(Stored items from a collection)
= = = =

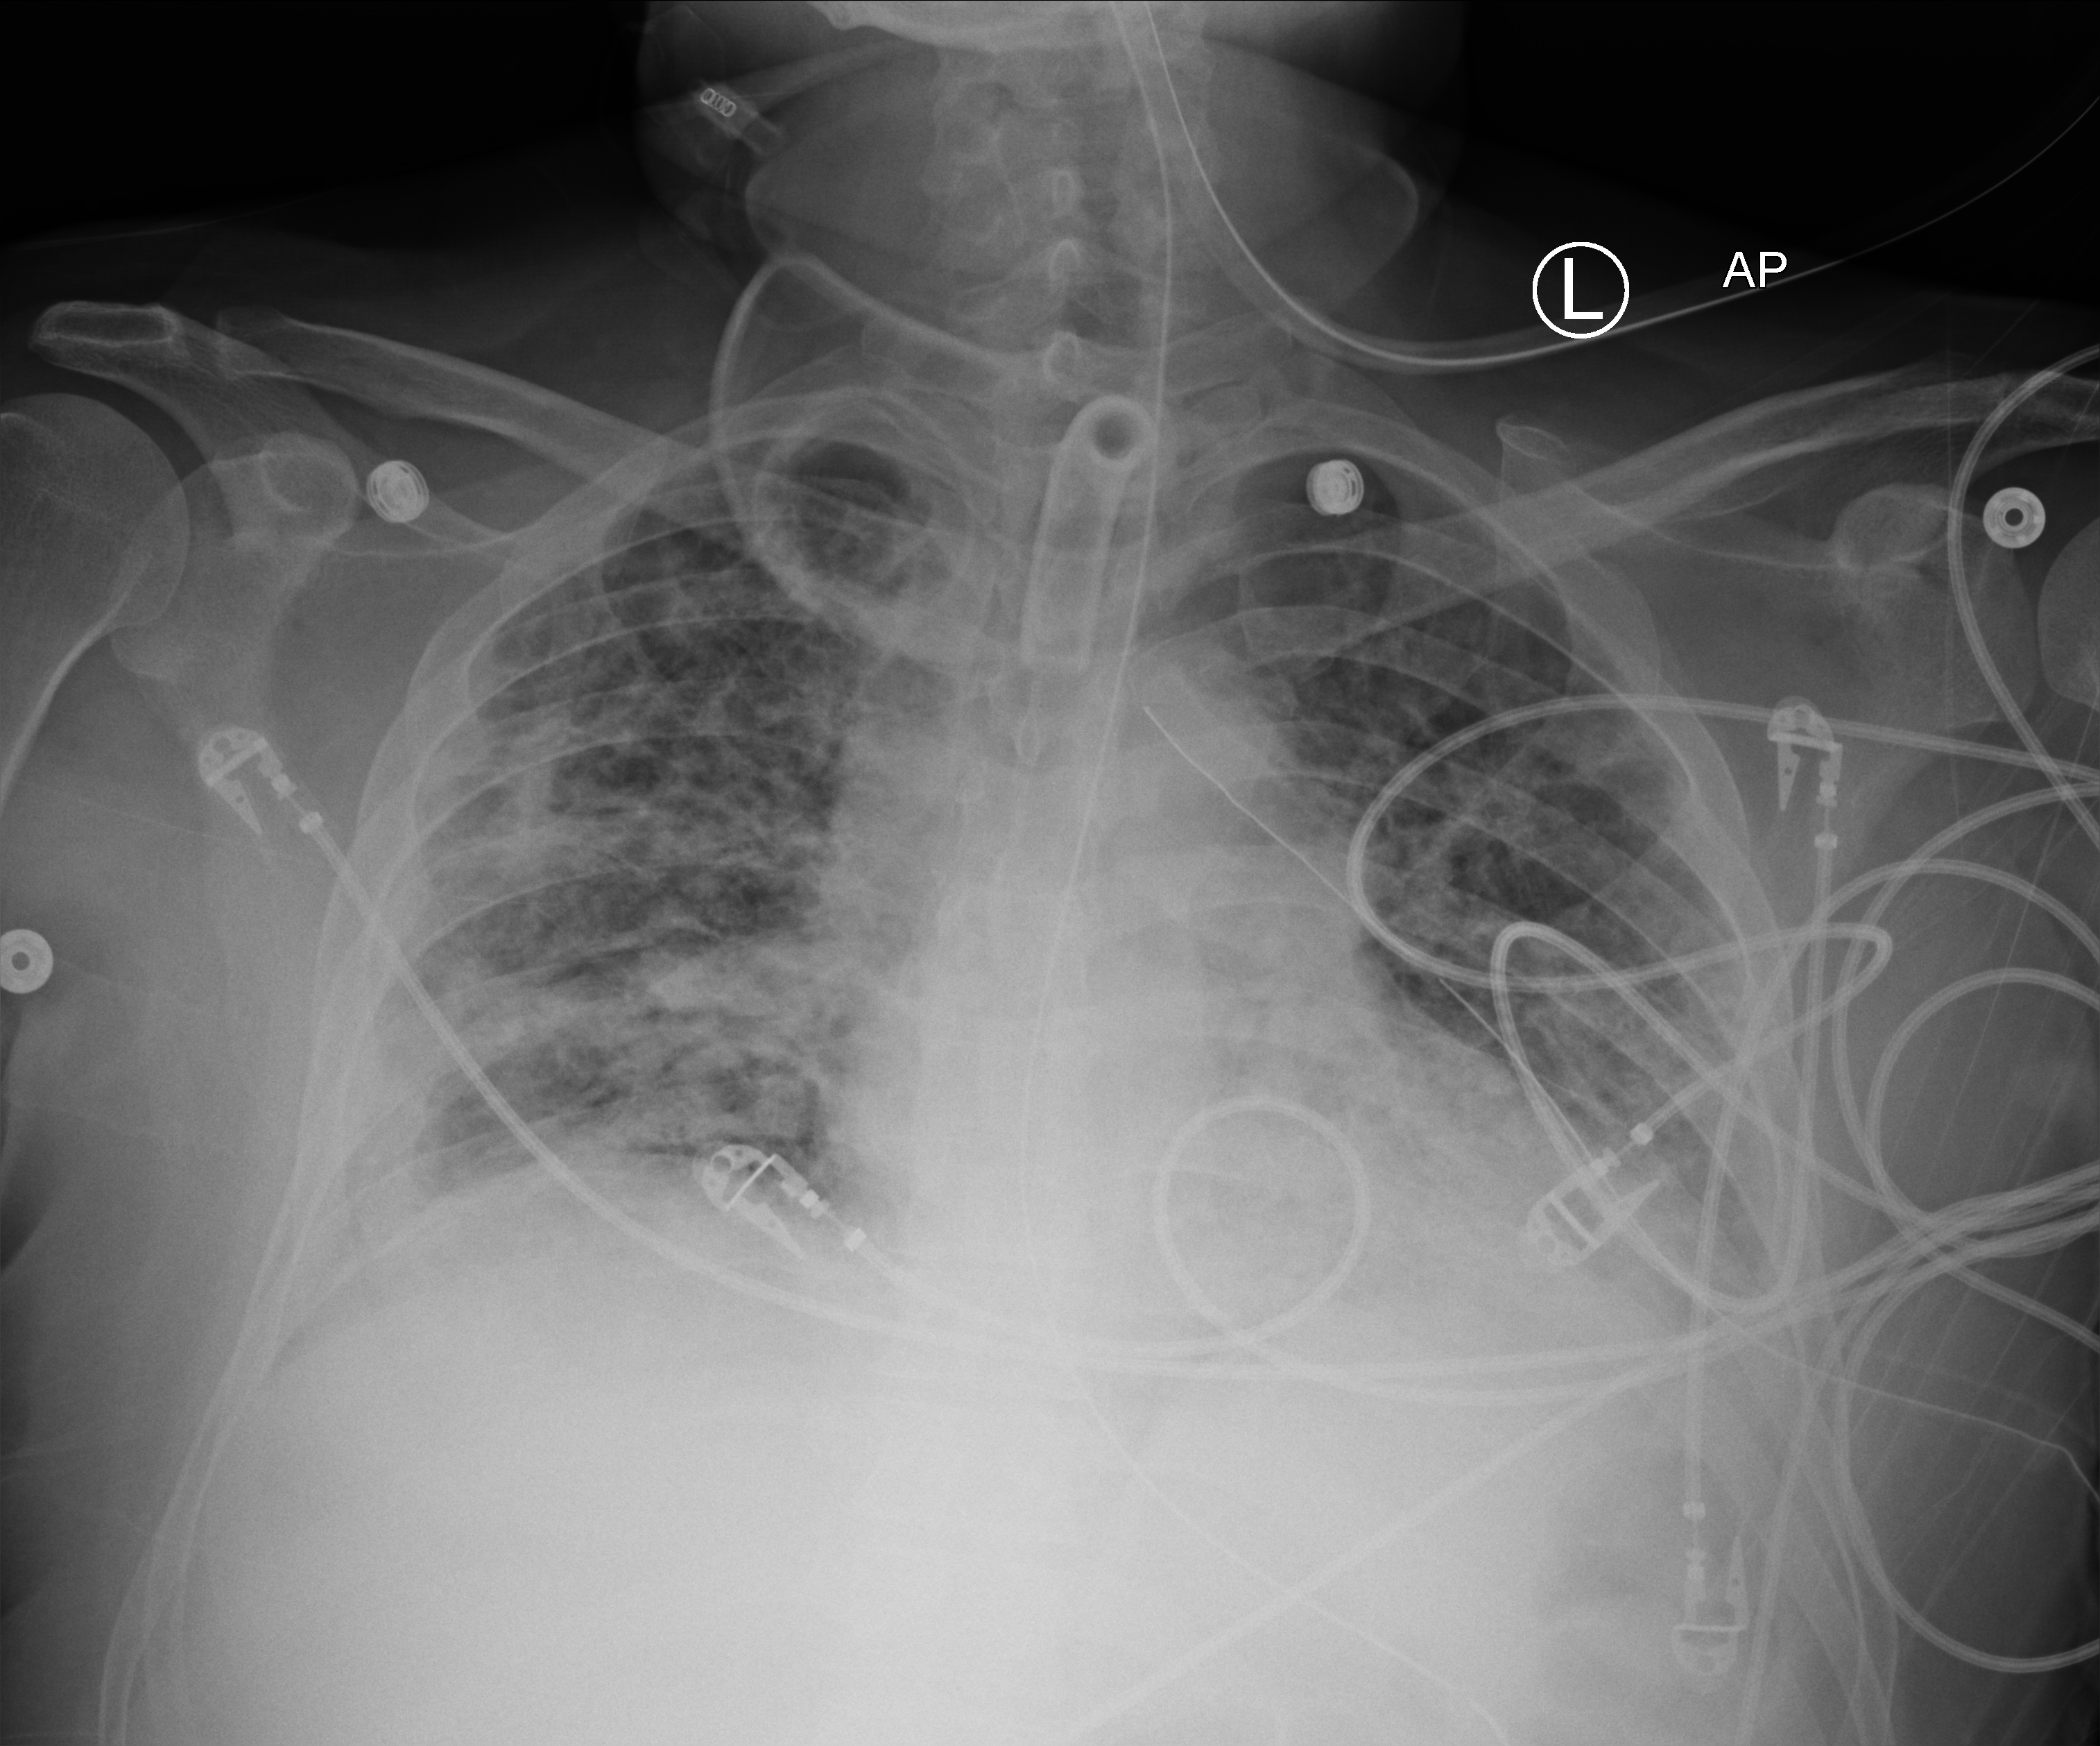
Bedside chest radiograph (computed radiography); anteroposterior (AP) projection. Male patient hospitalised with COVID-19, age 18–59 years.
From the hospital-stay record, not from the radiograph (when in the stay this image was taken is not recorded): mechanically ventilated during this hospital stay: yes; diabetes (admission record): yes; admitted to intensive care during this hospital stay: yes.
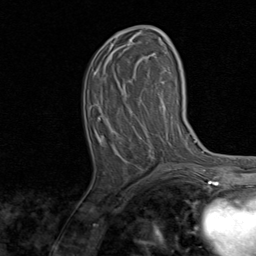
Breast MRI, one axial slice; cropped to one breast; dynamic contrast-enhanced series, time point 2 of 8 at this slice position (early post-contrast); 1.5 T; TE 1.7 ms, TR 4.5 ms; 256 × 256 image matrix, field of view 180 × 180 mm. Female patient.
Outlined on this slice (semi-automatic segmentation, software-assisted and operator-edited):
- enhancing-tissue mask used for the functional tumour volume (all voxels passing the contrast-enhancement thresholds inside the analysis volume; usually the tumour): bounding box [x1, y1, x2, y2] px = [99, 26, 167, 170]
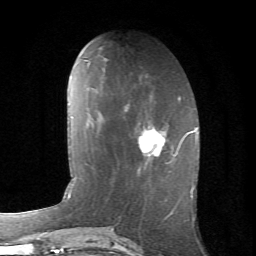
Breast MRI (dynamic contrast-enhanced), one axial slice; slice 25 of 66 in the series (ordered by position); cropped to one breast; dynamic contrast-enhanced series, time point 2 of 6 at this slice position (early post-contrast); 1.5 T; TE 4.2 ms, TR 8.5 ms; 2.4 mm slice thickness; 256 × 256 image matrix, field of view 155 × 155 mm. Female patient.
Structures marked on this image (semi-automatic segmentation, software-assisted and operator-edited):
- enhancing-tissue mask used for the functional tumour volume (all voxels passing the contrast-enhancement thresholds inside the analysis volume; usually the tumour): bounding box [x1, y1, x2, y2] px = [124, 105, 185, 164]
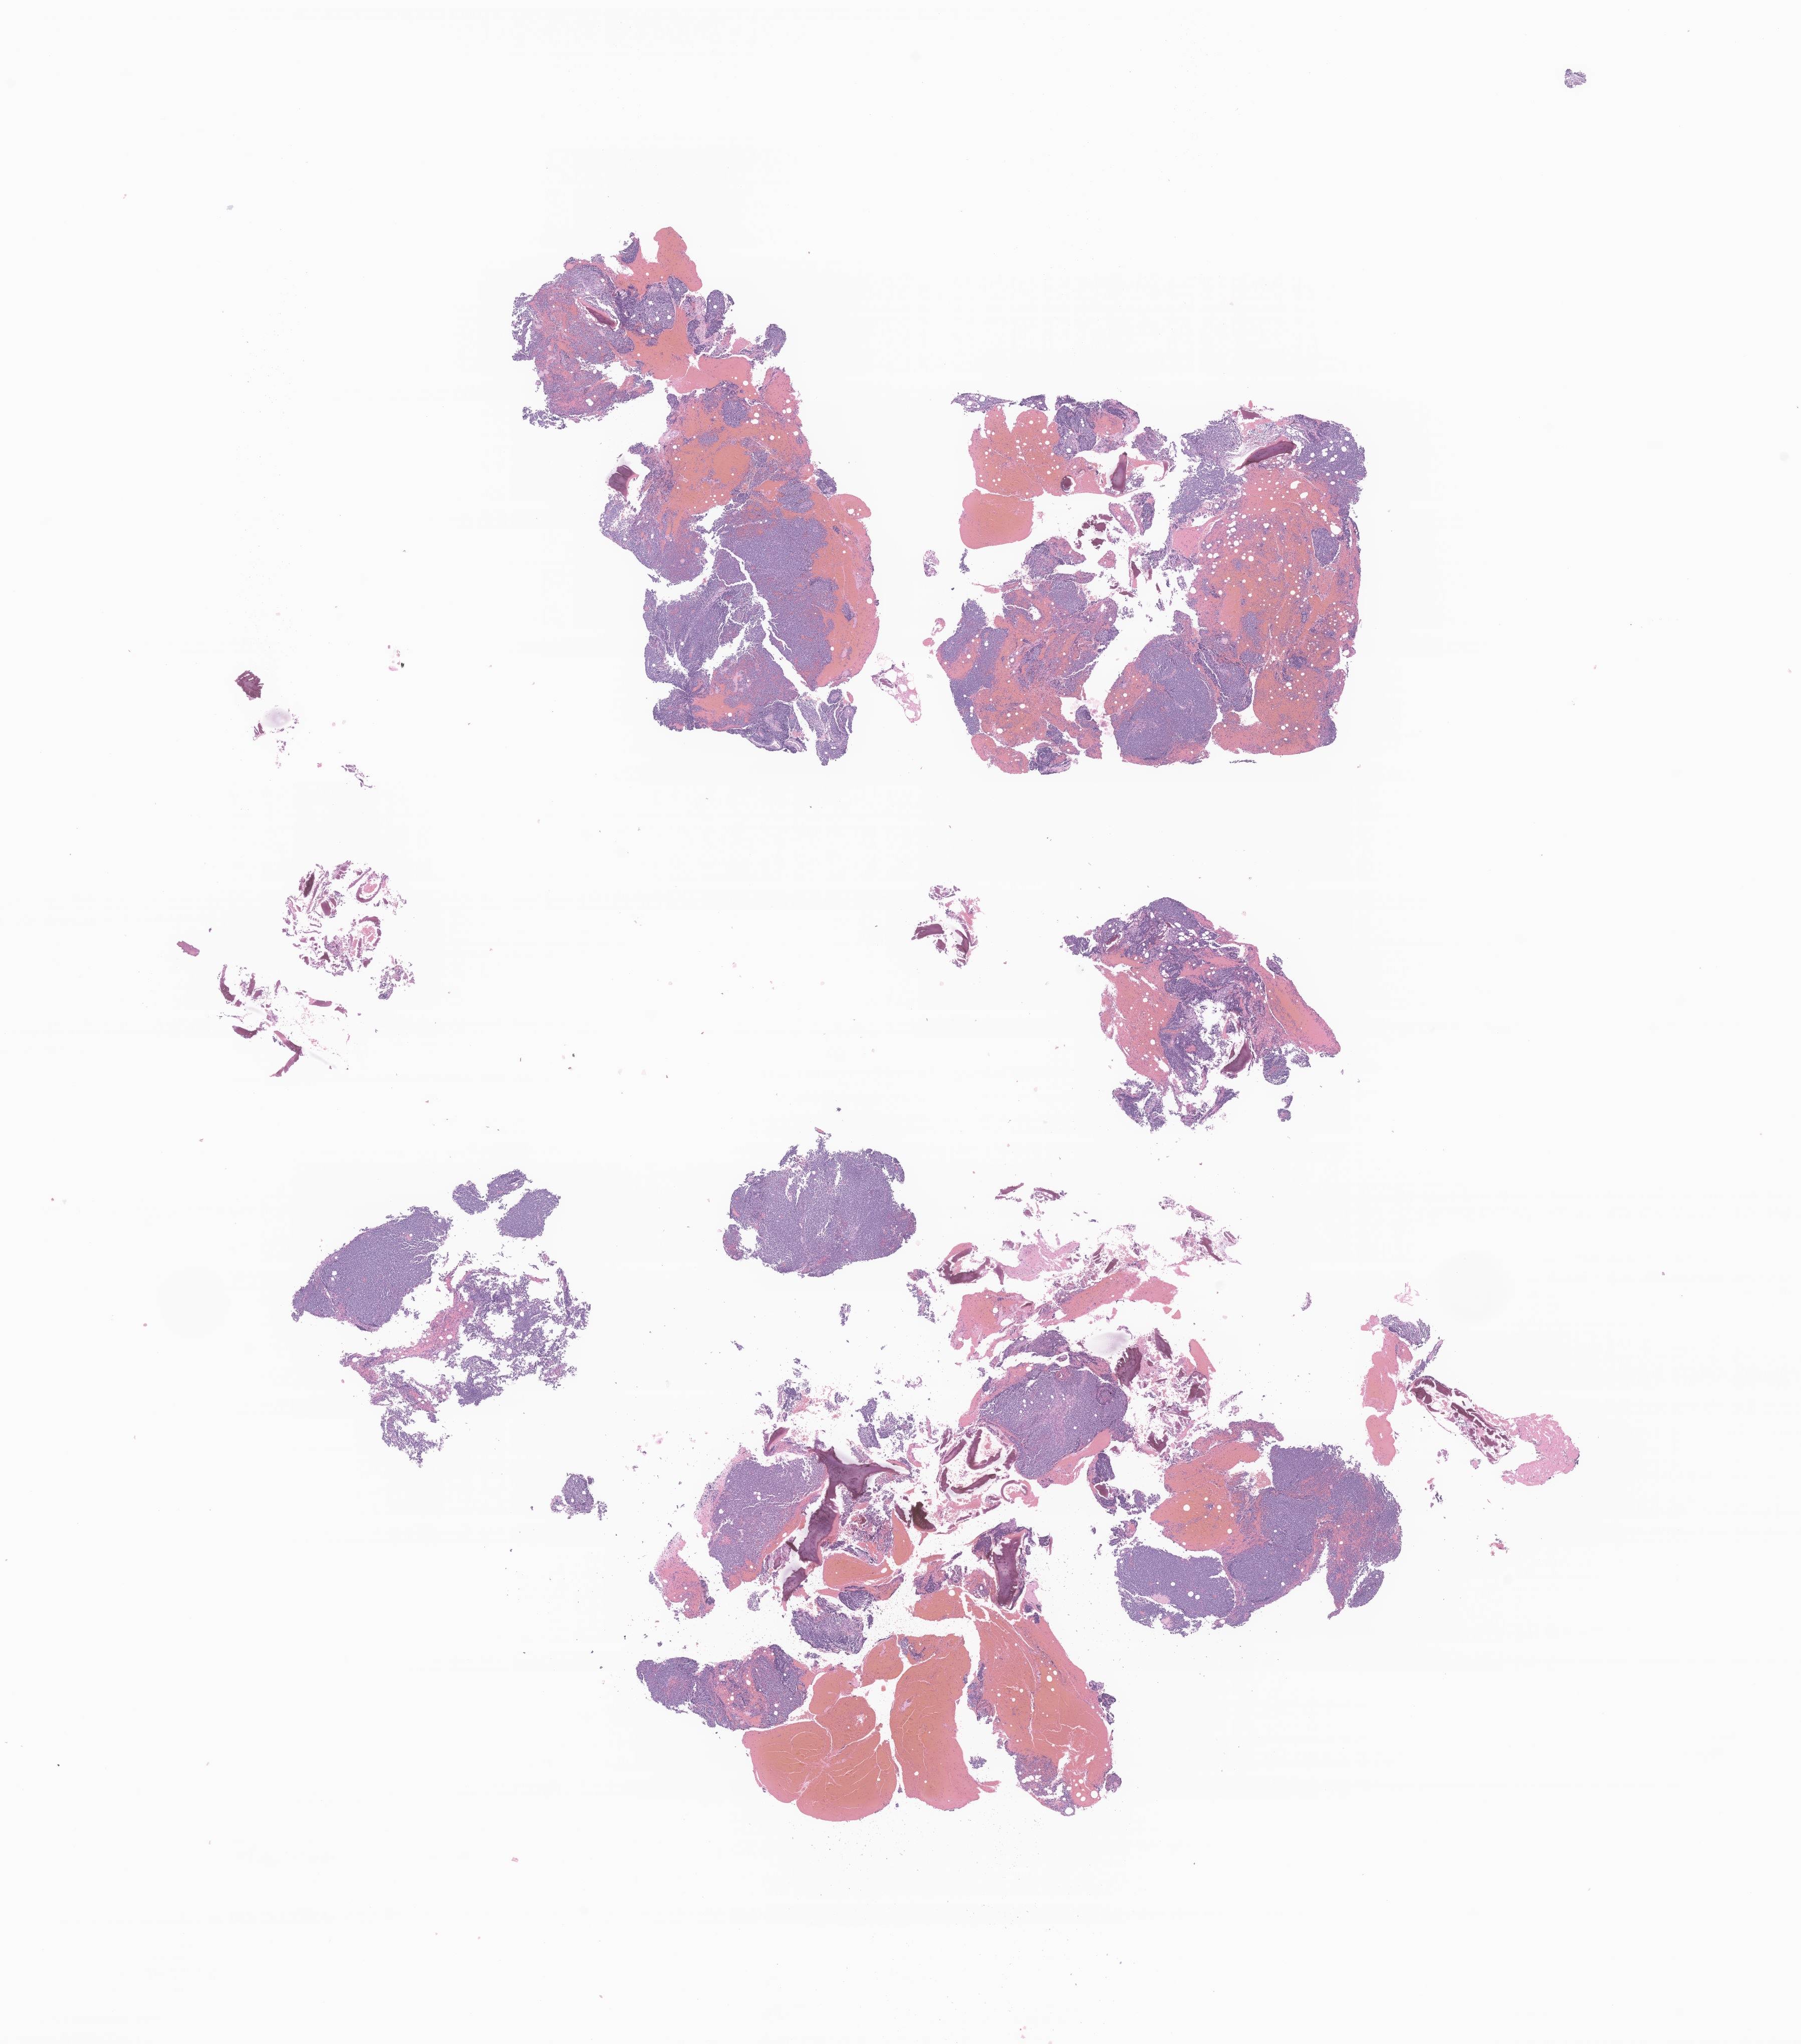
H&E whole-slide image of tumor tissue from the pelvis, shown as a low-resolution overview of the whole scanned area (about 15.2 x 17.2 mm), FFPE section. Male patient, age 513 days (about 1.4 years).
• recorded diagnosis: Alveolar rhabdomyosarcoma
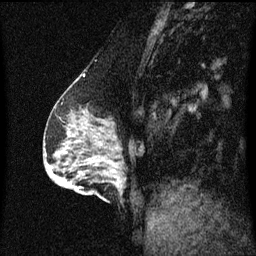
Breast MRI (dynamic contrast-enhanced), one sagittal slice. Dynamic contrast-enhanced series, image 2 of 3 at this slice position (ordered by acquisition). 1.5 T. TE 4.2 ms, TR 8.4 ms. 256 × 256 image matrix, field of view 200 × 200 mm. Female patient, age 64 years.
Annotated regions visible in this slice (semi-automatically segmented with operator editing):
- analysis volume of interest (the breast-tissue region the enhancement analysis was run in; not a lesion): bounding box <90,164,127,203> (left, top, right, bottom; pixels)
- tumour enhancement mask (voxels above the 70 % enhancement threshold inside the analysis volume of interest): <112,166,119,173>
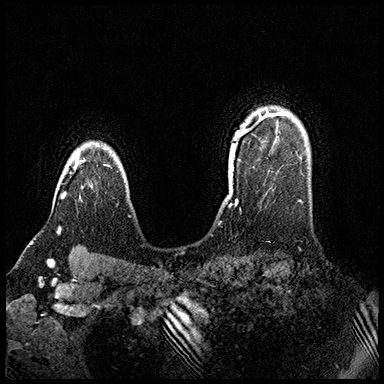
Breast MRI (dynamic contrast-enhanced), one axial slice. Position 128 of 200 along the scan axis. Dynamic contrast-enhanced series, time point 2 of 8 at this slice position (early post-contrast). 3 T. TE 2.3 ms, TR 4.4 ms. 1 mm slice thickness. 384 × 384 image matrix, field of view 360 × 360 mm. Female patient.
Structures marked on this image (semi-automatic segmentation, software-assisted and operator-edited):
- enhancing-tissue mask used for the functional tumour volume (all voxels passing the contrast-enhancement thresholds inside the analysis volume; usually the tumour): box from (x=62, y=151) to (x=79, y=198) px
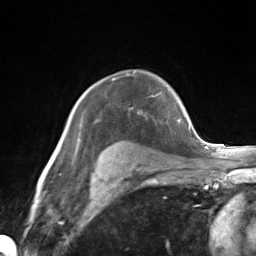
Breast MRI (dynamic contrast-enhanced), one axial slice. Position 102 of 124 along the scan axis. Cropped to one breast. Dynamic contrast-enhanced series, time point 2 of 7 at this slice position (early post-contrast). 3 T. TE 1.8 ms, TR 4.7 ms. 1.3 mm slice thickness. 256 × 256 image matrix. Female patient.
Annotated regions visible in this slice (semi-automatically segmented with operator editing):
- enhancing-tissue mask used for the functional tumour volume (all voxels passing the contrast-enhancement thresholds inside the analysis volume; usually the tumour): box from (x=80, y=124) to (x=82, y=126) px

= = = =

▶ **Exercise directions**: Return each line of the entries that holds the string "interest".

▶ **Result of this exercise**:
- analysis volume of interest (the breast-tissue region the enhancement analysis was run in; not a lesion): bounding box <90,164,127,203> (left, top, right, bottom; pixels)
- tumour enhancement mask (voxels above the 70 % enhancement threshold inside the analysis volume of interest): <112,166,119,173>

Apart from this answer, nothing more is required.